I don't have a thing to add about Surfer Rod but I feel like posting about a few other things that have came into the thread. I don't know Biloxi Boy but I always feel a kinship, I grew up in the deep south too and while I cut grass rather than the paper route thing much else was the same. I remember Biloxi when it was a sleepy little town.
I hit the pool halls now and then at fourteen but they were far enough away I had to be with someone with a license and a car at least for a short time. Those old halls were a haven. Nobody bothered you as long as you bothered nobody. If you were polite and had manners you were eventually spoken to if you kept coming in long enough. All the old halls had a certain air about them and I always felt at home even hundreds of miles away from home. Bars were much different. Some I was at home in, some I knew I was taking a walk on the wild side and had better be ready for whatever came. Country boys would collect their pay on Friday or Saturday, get slicked up, and head to town. Their goals were to get drunk, get in a fight, and get laid. They always managed to get drunk, got in more than a few fights, most rarely got laid! While I would fight there was no percentage in fighting so I tried to avoid fights if I could without backing down. Had to nip things in the early stages if I could.

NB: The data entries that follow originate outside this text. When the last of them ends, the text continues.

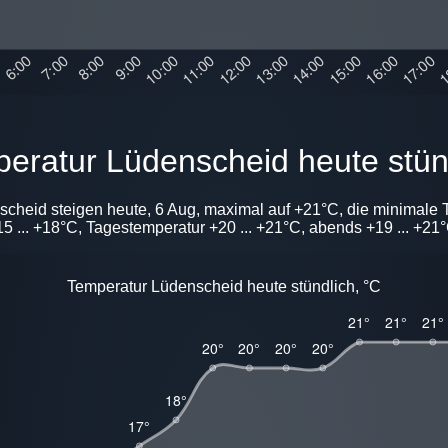
peratur Lüdenscheid heute stün
scheid steigen heute, 6 Aug, maximal auf +21°C, die minimale 
 ... +18°C, Tagestemperatur +20 ... +21°C, abends +19 ... +21°C
Temperatur Lüdenscheid heute stündlich, °C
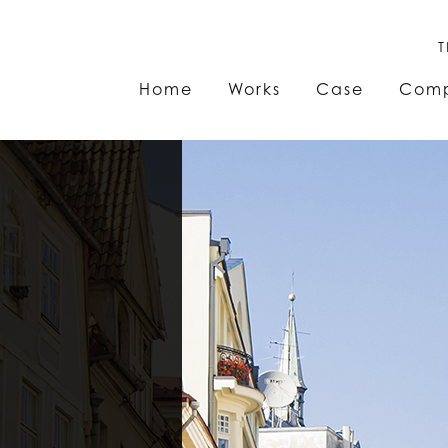
T
Home
Works
Case
Com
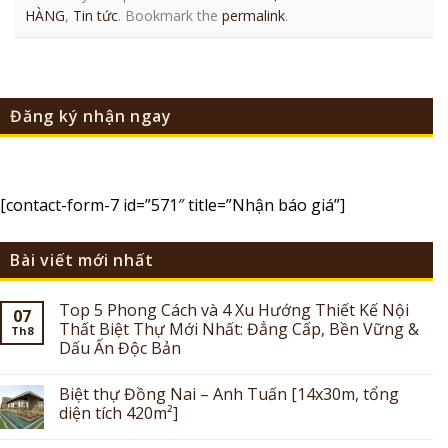
HÀNG
,
Tin tức
. Bookmark the
permalink
.
Đăng ký nhận ngay
[contact-form-7 id=”571″ title=”Nhận báo giá”]
Bài viết mới nhất
Top 5 Phong Cách và 4 Xu Hướng Thiết Kế Nội
07
Thất Biệt Thự Mới Nhất: Đẳng Cấp, Bền Vững &
Th8
Dấu Ấn Độc Bản
Biệt thự Đồng Nai – Anh Tuấn [14x30m, tổng
diện tích 420m²]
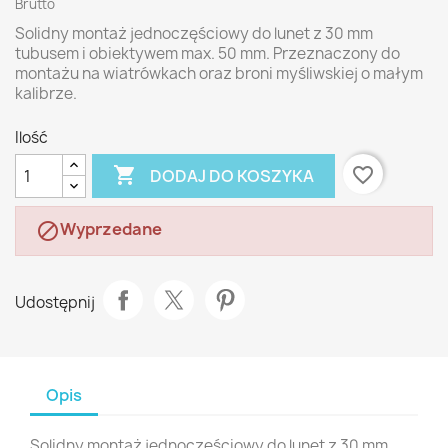
Brutto
Solidny montaż jednoczęściowy do lunet z 30 mm
tubusem i obiektywem max. 50 mm. Przeznaczony do
montażu na wiatrówkach oraz broni myśliwskiej o małym
kalibrze.
Ilość

favorite_border
DODAJ DO KOSZYKA
Wyprzedane

Udostępnij
Opis
Solidny montaż jednoczęściowy do lunet z 30 mm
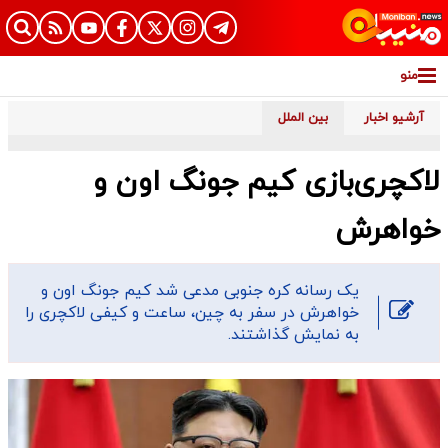
منو
آرشیو اخبار
بین الملل
لاکچری‌بازی کیم جونگ اون و
خواهرش
یک رسانه کره جنوبی مدعی شد کیم جونگ اون و
خواهرش در سفر به چین، ساعت و کیفی لاکچری را
به نمایش گذاشتند.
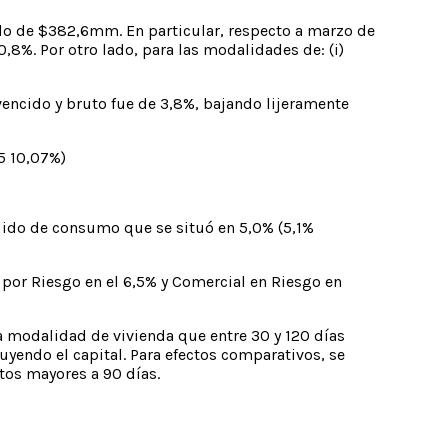
ldo de $382,6mm. En particular, respecto a marzo de
,8%. Por otro lado, para las modalidades de: (i)
 vencido y bruto fue de 3,8%, bajando lijeramente
25 10,07%)
uido de consumo que se situó en 5,0% (5,1%
 por Riesgo en el 6,5% y Comercial en Riesgo en
a modalidad de vivienda que entre 30 y 120 días
luyendo el capital. Para efectos comparativos, se
ntos mayores a 90 días.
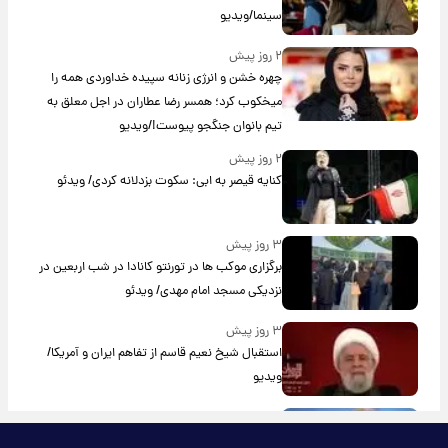
سینما/ویدیو
۲ روز پیش
چهره خشن و انرژی زنانه سپیده خداوردی همه را
میخکوب کرد؛ همسر رضا عطاران در اجل معلق به
تیم بانوان جنگجو پیوست!/ویدیو
۲ روز پیش
کنایه قیصر به ابی: سکوت بزدلانه کردی/ ویدئو
۳ روز پیش
برگزاری موکب ها در تورنتو کانادا در شب اربعین در
نزدیکی مسجد امام مهدی/ ویدئو
۳ روز پیش
استقبال شیخ نعیم قاسم از تفاهم ایران و آمریکا/
ویدیو
۳ روز پیش
پزشکیان: استعفا نخواهم داد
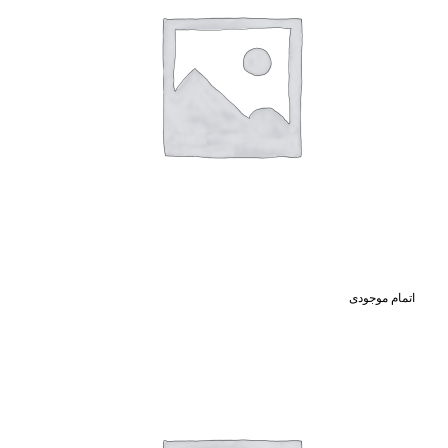
اتمام موجودی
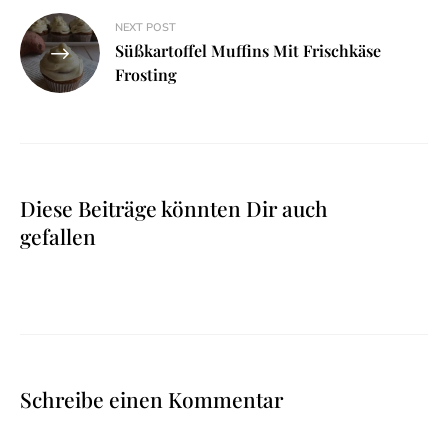
NEXT POST
Süßkartoffel Muffins Mit Frischkäse
Frosting
Diese Beiträge könnten Dir auch
gefallen
Schreibe einen Kommentar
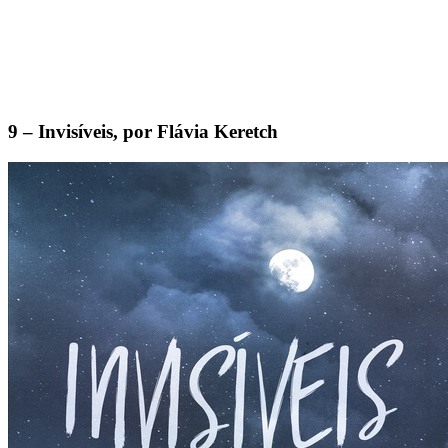
9 – Invisíveis, por Flávia Keretch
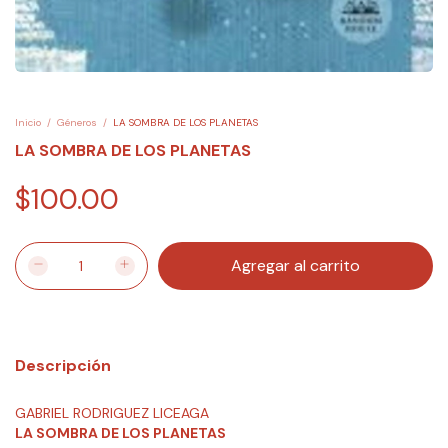
Inicio
/
Géneros
/
LA SOMBRA DE LOS PLANETAS
LA SOMBRA DE LOS PLANETAS
$100.00
Descripción
GABRIEL RODRIGUEZ LICEAGA
LA SOMBRA DE LOS PLANETAS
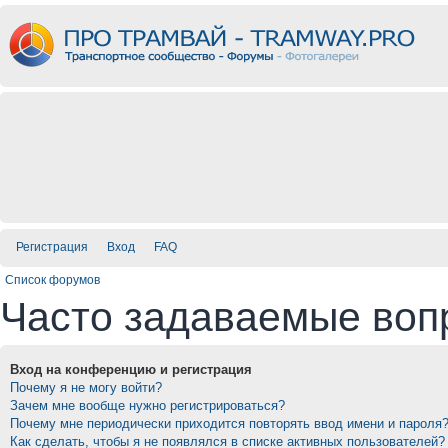
Регистрация
Вход
FAQ
Список форумов
Часто задаваемые воп
Вход на конференцию и регистрация
Почему я не могу войти?
Зачем мне вообще нужно регистрироваться?
Почему мне периодически приходится повторять ввод имени и пароля
Как сделать, чтобы я не появлялся в списке активных пользователей?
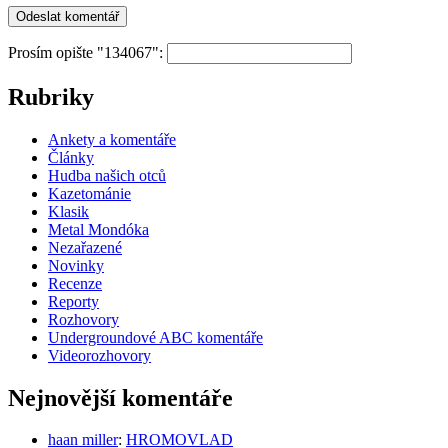
Prosím opište "134067":
Rubriky
Ankety a komentáře
Články
Hudba našich otců
Kazetománie
Klasik
Metal Mondóka
Nezařazené
Novinky
Recenze
Reporty
Rozhovory
Undergroundové ABC komentáře
Videorozhovory
Nejnovější komentáře
haan miller
:
HROMOVLAD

As a gambler, I loved the big ball and the heavy ball that some tables used. As others have noted, the magnetic balls were all over the place a little later. Seeing one broken, it had something that looked like a short section of pipe in it, not what I would have expected at all. I could see why a lot of them rolled wonky. The big ball was different. It rolled true but being both bigger and heavier than the other balls it was the eight hundred pound gorilla on the table. I feel sure it was what the "Draw for show, follow for dough" expression was based on. Anybody could follow as far as they needed to. A three-quarter table controlled draw was enough to make people take notice!

Thing was, few mastered that big ball and when you did it was a license to steal, or at least print money. I tried to dodge playing sets for several reasons but I could find twenty a game action every night, fifty a game once or twice a week, and once in a while a hundred dollar game. Shape or "accidental" safeties were much easier to play with that big cue ball so it was a gambler's dream. Able to play tight shape, it was easy to get people chasing their losses. All of the different barbox cue balls were just one more thing to get used to though.
If pool is to have a future I think the clean bright roomy "family center" type halls are what will get us into the mainstream. I have walked into several of them. Looked around and admired everything about the place. Clean, neat, pool pictures on the walls, great looking places to play. I haven't actually played in any of those places though. I feel out of place. They aren't created with dinosaurs in mind.